After reading the write up again, i agree there are too many images so a lot have been removed.

I did the write up so late lastnight I just copied n pasted one of every image that I had.

Now edited :thumb:


----------



## North east Car Care (Jan 14, 2008)

Looks stunning Aaron


----------



## AaronGTi (Nov 2, 2010)

butler2.8i said:


> Looks stunning Aaron


Thanks a lot Shaun :thumb:


----------



## Alan W (May 11, 2006)

Your Lupo looks stunning now Aaron and I'd guess you're one happy bunny! 

Not much to do now except wash it, and see if you can resist topping with a wax! :lol:

Glad the weather held and you all had a great meet! :thumb:

Alan W


----------



## AaronGTi (Nov 2, 2010)

Alan W said:


> Your Lupo looks stunning now Aaron and I'd guess you're one happy bunny!
> 
> Not much to do now except wash it, and see if you can resist topping with a wax! :lol:
> 
> ...


Thanks Alan 

Yeah I'm well happy tbh, the car has never looked so good.

Yup regular washing n Silk Coat top up's as the months go on.

I don't actually own a wax if I'm honest however Silk Coat does contain a hint of carnauba, does that count :lol: :thumb:


----------



## Lewisredfern001 (Apr 21, 2011)

looks like a great meet. the lupo is awesome


----------



## AaronGTi (Nov 2, 2010)

Lewisredfern001 said:


> looks like a great meet. the lupo is awesome


Cheers buddy


----------



## Jammy J (May 5, 2012)

Good write up Aaron and nice to see some pics.
Your Lupo is mint


----------



## AaronGTi (Nov 2, 2010)

I came out at 6:15am for work and it was raining; the beading was awesome, very tight and uniform. Also, the rain beads just sheeted off the windscreen with absolute ease from 40mph and above!  :thumb:


----------



## JBirchy (Oct 9, 2010)

Great write up, looks like it was a great day out!

That is one sexy looking Lupo beast too!


----------



## ffrs1444 (Jun 7, 2008)

love the lupo


----------



## AaronGTi (Nov 2, 2010)

ffrs1444 said:


> love the lupo


Cheers mate :thumb:

The car had it's first wash today and can safely say I struggled to get the car wet, it really is so hydrophobic


----------



## k9vnd (Apr 11, 2011)

Cracking write up aaron and look's like it was a good show.

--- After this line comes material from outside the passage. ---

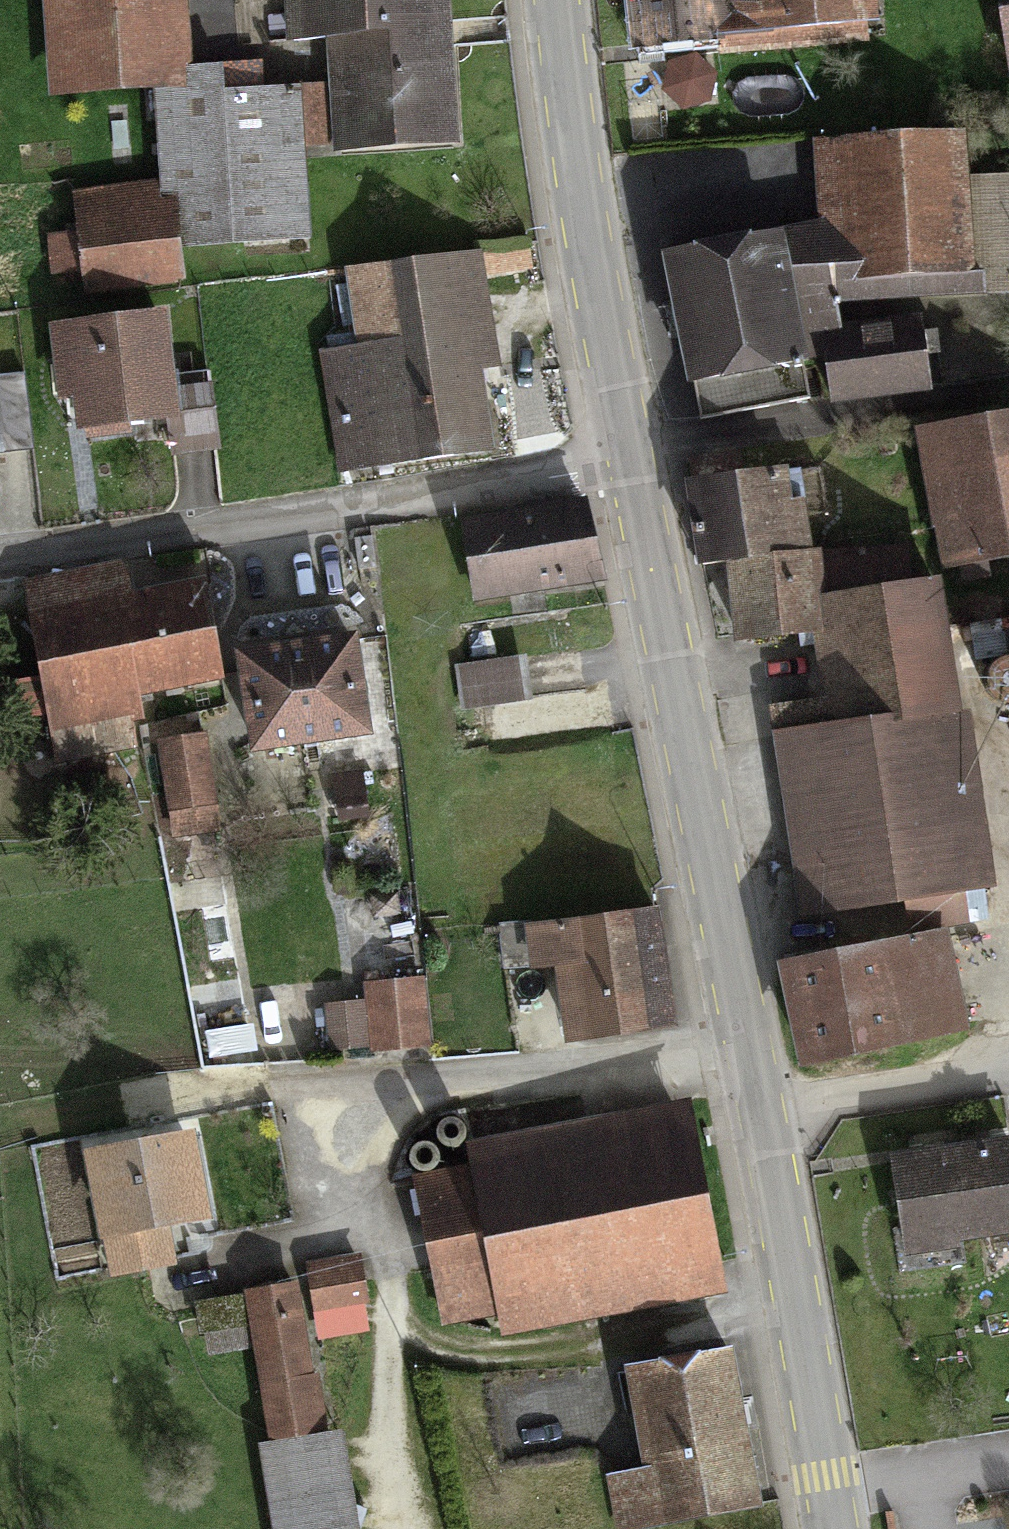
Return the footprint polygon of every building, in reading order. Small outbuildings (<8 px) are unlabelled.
[(191,89),(183,0),(56,0),(65,100),(161,92),(191,89)] [(442,0),(290,0),(290,52),(339,52),(339,156),(441,156),(442,0)] [(638,63),(743,54),(739,0),(633,0),(638,63)] [(743,54),(881,44),(877,0),(739,0),(743,54)] [(170,195),(175,254),(306,242),(294,107),(221,113),(219,87),(191,89),(161,92),(170,195)] [(957,296),(951,164),(825,170),(827,234),(832,302),(846,300),(957,296)] [(170,195),(82,202),(85,238),(91,298),(178,291),(175,254),(170,195)] [(827,234),(670,270),(703,416),(797,395),(788,355),(855,340),(846,300),(832,302),(827,234)] [(91,298),(85,238),(35,243),(40,303),(91,298)] [(503,459),(476,271),(358,288),(370,367),(334,372),(350,481),(503,459)] [(833,351),(840,402),(932,391),(925,330),(887,335),(888,344),(833,351)] [(172,436),(165,337),(54,345),(59,411),(88,409),(90,442),(172,436)] [(21,464),(17,389),(0,390),(0,465),(21,464)] [(932,441),(954,563),(1008,554),(1008,427),(932,441)] [(786,476),(692,488),(702,565),(737,561),(798,554),(786,476)] [(590,517),(472,531),(480,603),(599,589),(590,517)] [(798,554),(737,561),(746,639),(800,633),(801,645),(824,643),(817,600),(824,599),(819,551),(798,554)] [(119,582),(33,597),(63,768),(148,753),(140,705),(220,691),(205,604),(125,618),(119,582)] [(985,887),(938,582),(824,599),(817,600),(824,643),(835,719),(777,728),(806,915),(985,887)] [(365,662),(254,671),(264,795),(299,792),(297,764),(373,758),(365,662)] [(208,756),(163,761),(174,846),(219,840),(208,756)] [(658,906),(500,924),(505,972),(561,965),(570,1038),(672,1026),(658,906)] [(944,936),(788,965),(805,1059),(961,1030),(944,936)] [(424,997),(369,999),(370,1057),(426,1056),(424,997)] [(697,1124),(478,1158),(482,1183),(504,1322),(506,1339),(726,1304),(697,1124)] [(191,1131),(88,1151),(112,1274),(173,1263),(165,1224),(207,1216),(191,1131)] [(903,1174),(912,1258),(1008,1248),(1008,1164),(903,1174)] [(504,1322),(482,1183),(429,1191),(451,1331),(504,1322)] [(357,1269),(312,1279),(324,1334),(369,1324),(357,1269)] [(277,1457),(327,1449),(305,1303),(255,1311),(277,1457)] [(730,1349),(635,1368),(655,1471),(612,1479),(622,1528),(646,1528),(761,1507),(730,1349)] [(267,1458),(278,1528),(353,1528),(341,1447),(327,1449),(277,1457),(267,1458)]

The black audi i spotted on route to halfraud's as the manifold bolt's snapped:doublesho stunning motor too.


----------



## AaronGTi (Nov 2, 2010)

Cheers mate.

Aye the TT was a stunning motor :thumb:


----------



## phill313 (May 17, 2012)

Cars look great looks like a great day ! :thumb:


----------



## AaronGTi (Nov 2, 2010)

k9vnd said:


> SERIOUSLY:doublesho And after posting up and all that arranging?!!! well at least it's the member's who showed that will get the full benefit aaron.


Yup cometely agree mate 



phill313 said:


> Cars look great looks like a great day ! :thumb:


Cheers Phil :thumb:
Was a good day indeed, roll on the next one.


----------



## robtech (Jan 17, 2011)

love the lupo,would happily swap my golf for it


----------



## AaronGTi (Nov 2, 2010)

robtech said:


> love the lupo,would happily swap my golf for it


Pics of said Golf?


----------



## -Raven- (Aug 26, 2010)

Looking great! Looks like you guys had some fun!

How's the ease of use with this max protect?


----------



## AaronGTi (Nov 2, 2010)

Thanks Matty :thumb:

MP is very easy on/off 

Application is preferred via the micro sponges as this helps spread the product further and thinner.

Yeah was a good day, we'll hopefully have MP up again in the very near future


----------